GIVEN RECORDS –

----------

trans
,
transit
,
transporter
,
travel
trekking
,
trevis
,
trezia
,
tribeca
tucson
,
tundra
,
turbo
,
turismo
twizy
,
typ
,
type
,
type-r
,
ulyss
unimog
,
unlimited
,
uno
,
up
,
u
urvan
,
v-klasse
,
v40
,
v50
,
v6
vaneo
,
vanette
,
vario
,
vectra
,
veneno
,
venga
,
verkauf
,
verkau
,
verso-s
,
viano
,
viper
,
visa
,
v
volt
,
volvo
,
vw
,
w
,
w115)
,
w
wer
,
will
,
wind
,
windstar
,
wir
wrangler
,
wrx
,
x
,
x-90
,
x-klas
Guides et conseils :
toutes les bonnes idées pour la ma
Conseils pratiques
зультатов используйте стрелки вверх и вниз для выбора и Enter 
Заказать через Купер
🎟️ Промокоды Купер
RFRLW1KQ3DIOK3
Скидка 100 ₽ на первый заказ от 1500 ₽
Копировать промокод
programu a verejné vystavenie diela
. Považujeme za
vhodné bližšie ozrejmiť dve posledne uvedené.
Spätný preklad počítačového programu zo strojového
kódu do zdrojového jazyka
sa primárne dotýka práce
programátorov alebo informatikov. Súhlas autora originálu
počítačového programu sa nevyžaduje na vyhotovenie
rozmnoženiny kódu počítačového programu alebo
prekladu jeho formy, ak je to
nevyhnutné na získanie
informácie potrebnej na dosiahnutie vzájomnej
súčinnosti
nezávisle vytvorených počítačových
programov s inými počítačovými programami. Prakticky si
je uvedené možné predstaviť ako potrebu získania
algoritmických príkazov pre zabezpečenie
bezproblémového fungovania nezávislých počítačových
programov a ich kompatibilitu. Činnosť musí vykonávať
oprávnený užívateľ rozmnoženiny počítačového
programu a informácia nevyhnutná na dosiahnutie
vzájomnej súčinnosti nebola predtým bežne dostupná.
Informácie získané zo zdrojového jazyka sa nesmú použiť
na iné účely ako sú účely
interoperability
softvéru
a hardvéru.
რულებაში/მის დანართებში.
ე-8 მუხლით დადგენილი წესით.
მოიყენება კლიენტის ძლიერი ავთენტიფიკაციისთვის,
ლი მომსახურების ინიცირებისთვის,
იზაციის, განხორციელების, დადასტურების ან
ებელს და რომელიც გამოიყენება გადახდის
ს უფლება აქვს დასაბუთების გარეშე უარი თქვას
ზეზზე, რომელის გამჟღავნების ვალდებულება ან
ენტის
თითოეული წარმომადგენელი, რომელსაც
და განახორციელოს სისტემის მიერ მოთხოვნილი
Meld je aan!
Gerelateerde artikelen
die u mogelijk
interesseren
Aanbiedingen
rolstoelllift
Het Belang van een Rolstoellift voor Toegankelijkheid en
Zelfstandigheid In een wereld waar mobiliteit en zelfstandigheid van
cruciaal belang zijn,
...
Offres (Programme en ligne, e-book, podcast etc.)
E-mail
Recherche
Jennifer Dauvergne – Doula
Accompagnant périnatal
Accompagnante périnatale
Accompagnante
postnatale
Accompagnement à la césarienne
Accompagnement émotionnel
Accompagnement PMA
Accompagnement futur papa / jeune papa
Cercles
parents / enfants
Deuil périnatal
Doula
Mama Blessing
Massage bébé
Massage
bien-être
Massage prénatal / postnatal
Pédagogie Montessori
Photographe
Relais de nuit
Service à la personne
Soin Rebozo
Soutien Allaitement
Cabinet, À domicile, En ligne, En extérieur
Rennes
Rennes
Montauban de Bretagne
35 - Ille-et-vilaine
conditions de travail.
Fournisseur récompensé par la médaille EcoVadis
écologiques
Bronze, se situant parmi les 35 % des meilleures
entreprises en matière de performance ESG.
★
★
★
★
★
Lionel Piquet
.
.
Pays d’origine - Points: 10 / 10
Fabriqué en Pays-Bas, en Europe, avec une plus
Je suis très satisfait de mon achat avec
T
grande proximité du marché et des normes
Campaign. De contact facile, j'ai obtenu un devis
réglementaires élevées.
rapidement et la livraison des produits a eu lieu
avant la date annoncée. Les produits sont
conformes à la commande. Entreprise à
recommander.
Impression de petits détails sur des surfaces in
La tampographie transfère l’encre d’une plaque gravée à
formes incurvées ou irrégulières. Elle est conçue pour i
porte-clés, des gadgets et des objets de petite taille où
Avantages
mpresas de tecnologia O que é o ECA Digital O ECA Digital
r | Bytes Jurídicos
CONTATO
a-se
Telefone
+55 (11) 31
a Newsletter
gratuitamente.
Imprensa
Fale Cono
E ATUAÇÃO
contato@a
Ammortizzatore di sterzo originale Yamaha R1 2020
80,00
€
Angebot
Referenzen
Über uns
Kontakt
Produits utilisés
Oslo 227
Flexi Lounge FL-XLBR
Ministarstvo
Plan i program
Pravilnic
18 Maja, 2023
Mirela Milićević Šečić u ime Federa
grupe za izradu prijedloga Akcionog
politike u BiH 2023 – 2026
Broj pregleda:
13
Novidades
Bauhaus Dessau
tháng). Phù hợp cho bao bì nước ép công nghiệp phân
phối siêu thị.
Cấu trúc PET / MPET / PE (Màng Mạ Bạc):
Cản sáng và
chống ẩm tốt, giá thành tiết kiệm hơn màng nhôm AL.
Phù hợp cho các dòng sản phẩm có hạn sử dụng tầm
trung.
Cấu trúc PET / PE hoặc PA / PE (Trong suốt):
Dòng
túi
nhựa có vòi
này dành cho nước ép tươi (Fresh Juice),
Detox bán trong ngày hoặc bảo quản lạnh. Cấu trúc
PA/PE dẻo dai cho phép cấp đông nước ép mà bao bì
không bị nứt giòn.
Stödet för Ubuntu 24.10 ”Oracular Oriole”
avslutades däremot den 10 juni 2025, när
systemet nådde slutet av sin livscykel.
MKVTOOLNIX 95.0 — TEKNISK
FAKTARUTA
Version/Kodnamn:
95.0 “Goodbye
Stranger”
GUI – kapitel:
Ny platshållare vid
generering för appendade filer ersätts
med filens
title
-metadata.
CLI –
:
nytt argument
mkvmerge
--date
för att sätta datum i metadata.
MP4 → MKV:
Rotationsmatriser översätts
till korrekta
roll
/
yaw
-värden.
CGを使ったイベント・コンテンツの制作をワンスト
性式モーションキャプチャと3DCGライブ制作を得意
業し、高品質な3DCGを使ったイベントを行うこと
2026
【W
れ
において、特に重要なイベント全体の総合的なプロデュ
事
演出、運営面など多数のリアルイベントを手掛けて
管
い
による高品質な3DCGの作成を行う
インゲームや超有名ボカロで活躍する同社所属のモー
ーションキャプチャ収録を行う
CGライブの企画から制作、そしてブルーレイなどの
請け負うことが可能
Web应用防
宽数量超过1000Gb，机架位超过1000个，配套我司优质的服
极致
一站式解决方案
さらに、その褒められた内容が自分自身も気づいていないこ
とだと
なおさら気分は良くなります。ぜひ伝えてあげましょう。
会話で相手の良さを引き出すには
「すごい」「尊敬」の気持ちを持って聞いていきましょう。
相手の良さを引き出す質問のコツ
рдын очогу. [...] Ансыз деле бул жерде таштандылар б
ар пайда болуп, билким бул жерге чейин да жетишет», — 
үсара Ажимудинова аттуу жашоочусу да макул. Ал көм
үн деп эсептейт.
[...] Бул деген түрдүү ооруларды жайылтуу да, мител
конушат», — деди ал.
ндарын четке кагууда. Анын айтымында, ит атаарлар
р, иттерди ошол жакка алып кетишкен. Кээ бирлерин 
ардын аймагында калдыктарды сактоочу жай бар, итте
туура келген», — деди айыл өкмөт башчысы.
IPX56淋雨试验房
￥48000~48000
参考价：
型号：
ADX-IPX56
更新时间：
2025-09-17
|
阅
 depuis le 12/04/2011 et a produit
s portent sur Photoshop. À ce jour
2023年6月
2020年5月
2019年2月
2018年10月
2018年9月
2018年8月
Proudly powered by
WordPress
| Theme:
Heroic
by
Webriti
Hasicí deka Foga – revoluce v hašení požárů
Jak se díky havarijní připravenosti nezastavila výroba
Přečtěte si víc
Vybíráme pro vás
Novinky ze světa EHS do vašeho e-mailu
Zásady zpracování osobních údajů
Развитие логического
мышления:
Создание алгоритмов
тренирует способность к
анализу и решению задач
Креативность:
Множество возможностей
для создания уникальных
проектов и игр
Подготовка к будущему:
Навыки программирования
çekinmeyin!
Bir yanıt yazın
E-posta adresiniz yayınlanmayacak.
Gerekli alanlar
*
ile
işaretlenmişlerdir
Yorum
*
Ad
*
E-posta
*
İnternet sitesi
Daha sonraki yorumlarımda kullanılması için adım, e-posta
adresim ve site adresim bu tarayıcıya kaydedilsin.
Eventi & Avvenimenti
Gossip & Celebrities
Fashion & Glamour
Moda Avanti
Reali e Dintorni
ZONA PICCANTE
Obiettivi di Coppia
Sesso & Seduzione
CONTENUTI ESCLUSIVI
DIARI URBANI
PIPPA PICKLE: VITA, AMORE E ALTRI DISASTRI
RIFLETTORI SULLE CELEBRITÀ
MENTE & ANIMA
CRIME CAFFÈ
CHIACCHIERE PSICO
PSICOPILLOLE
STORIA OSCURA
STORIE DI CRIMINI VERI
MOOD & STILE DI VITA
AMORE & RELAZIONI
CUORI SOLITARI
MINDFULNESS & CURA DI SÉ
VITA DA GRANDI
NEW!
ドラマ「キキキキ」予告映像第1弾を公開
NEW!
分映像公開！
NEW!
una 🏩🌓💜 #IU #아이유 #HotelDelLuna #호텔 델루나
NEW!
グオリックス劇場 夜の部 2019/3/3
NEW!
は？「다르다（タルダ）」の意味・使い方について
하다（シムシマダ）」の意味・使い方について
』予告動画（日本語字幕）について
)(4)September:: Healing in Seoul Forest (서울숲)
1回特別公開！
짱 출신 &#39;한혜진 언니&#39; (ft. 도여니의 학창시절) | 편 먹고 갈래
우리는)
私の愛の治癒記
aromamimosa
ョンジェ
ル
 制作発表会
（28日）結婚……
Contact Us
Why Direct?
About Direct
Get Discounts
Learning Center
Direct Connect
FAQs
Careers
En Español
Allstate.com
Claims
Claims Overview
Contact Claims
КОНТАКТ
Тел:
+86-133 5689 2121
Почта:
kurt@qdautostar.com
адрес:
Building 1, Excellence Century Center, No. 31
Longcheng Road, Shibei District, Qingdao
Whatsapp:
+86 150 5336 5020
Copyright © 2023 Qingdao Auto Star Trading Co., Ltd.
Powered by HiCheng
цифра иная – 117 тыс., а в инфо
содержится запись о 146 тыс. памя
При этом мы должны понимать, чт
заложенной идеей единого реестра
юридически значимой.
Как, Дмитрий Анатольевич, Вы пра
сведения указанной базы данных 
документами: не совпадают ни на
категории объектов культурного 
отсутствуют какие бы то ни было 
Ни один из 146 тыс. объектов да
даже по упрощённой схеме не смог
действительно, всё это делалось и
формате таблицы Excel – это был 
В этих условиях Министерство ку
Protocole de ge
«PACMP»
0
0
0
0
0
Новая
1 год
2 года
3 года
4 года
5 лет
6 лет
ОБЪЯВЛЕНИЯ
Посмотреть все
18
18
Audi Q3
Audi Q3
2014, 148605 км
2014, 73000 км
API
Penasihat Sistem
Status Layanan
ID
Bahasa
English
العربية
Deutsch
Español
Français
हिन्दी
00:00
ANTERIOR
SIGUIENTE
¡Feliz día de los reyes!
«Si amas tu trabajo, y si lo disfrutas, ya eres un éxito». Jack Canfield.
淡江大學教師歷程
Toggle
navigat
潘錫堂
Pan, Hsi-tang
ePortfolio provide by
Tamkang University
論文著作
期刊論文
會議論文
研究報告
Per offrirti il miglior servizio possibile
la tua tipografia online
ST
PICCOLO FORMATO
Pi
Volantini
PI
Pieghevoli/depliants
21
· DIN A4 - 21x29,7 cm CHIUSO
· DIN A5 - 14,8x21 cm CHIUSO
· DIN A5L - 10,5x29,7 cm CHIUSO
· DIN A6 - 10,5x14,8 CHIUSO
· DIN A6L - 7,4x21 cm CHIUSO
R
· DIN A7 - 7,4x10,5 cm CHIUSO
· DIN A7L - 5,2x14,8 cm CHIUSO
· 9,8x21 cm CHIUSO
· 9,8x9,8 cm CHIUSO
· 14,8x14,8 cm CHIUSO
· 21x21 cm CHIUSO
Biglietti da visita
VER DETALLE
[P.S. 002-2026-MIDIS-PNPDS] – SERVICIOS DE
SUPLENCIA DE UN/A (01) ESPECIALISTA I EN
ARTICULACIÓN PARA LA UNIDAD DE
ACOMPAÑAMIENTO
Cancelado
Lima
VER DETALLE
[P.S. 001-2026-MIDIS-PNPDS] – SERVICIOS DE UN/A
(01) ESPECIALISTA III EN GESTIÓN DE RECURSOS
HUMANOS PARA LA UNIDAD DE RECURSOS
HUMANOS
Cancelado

----------

TO DO – Please reproduce the lines above word for word, starting with the very first line and going on through the line with "RFRLW1KQ3DIOK3", including that line.

RESPONSE TO THE EXERCISE –
trans
,
transit
,
transporter
,
travel
trekking
,
trevis
,
trezia
,
tribeca
tucson
,
tundra
,
turbo
,
turismo
twizy
,
typ
,
type
,
type-r
,
ulyss
unimog
,
unlimited
,
uno
,
up
,
u
urvan
,
v-klasse
,
v40
,
v50
,
v6
vaneo
,
vanette
,
vario
,
vectra
,
veneno
,
venga
,
verkauf
,
verkau
,
verso-s
,
viano
,
viper
,
visa
,
v
volt
,
volvo
,
vw
,
w
,
w115)
,
w
wer
,
will
,
wind
,
windstar
,
wir
wrangler
,
wrx
,
x
,
x-90
,
x-klas
Guides et conseils :
toutes les bonnes idées pour la ma
Conseils pratiques
зультатов используйте стрелки вверх и вниз для выбора и Enter 
Заказать через Купер
🎟️ Промокоды Купер
RFRLW1KQ3DIOK3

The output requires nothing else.